**The problem**
Extract every line below, verbatim.

**Record excerpts**
↓↓↓

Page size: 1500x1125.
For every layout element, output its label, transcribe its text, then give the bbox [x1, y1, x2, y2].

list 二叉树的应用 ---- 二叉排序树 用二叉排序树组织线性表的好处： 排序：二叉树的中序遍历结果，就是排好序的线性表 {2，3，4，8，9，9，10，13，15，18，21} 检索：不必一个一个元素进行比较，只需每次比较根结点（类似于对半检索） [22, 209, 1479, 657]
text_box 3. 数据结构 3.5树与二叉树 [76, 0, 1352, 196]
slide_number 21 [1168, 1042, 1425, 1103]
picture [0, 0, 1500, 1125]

↑↑↑

**Task response**
Page size: 1500x1125.
For every layout element, output its label, transcribe its text, then give the bbox [x1, y1, x2, y2].

list 二叉树的应用 ---- 二叉排序树 用二叉排序树组织线性表的好处： 排序：二叉树的中序遍历结果，就是排好序的线性表 {2，3，4，8，9，9，10，13，15，18，21} 检索：不必一个一个元素进行比较，只需每次比较根结点（类似于对半检索） [22, 209, 1479, 657]
text_box 3. 数据结构 3.5树与二叉树 [76, 0, 1352, 196]
slide_number 21 [1168, 1042, 1425, 1103]
picture [0, 0, 1500, 1125]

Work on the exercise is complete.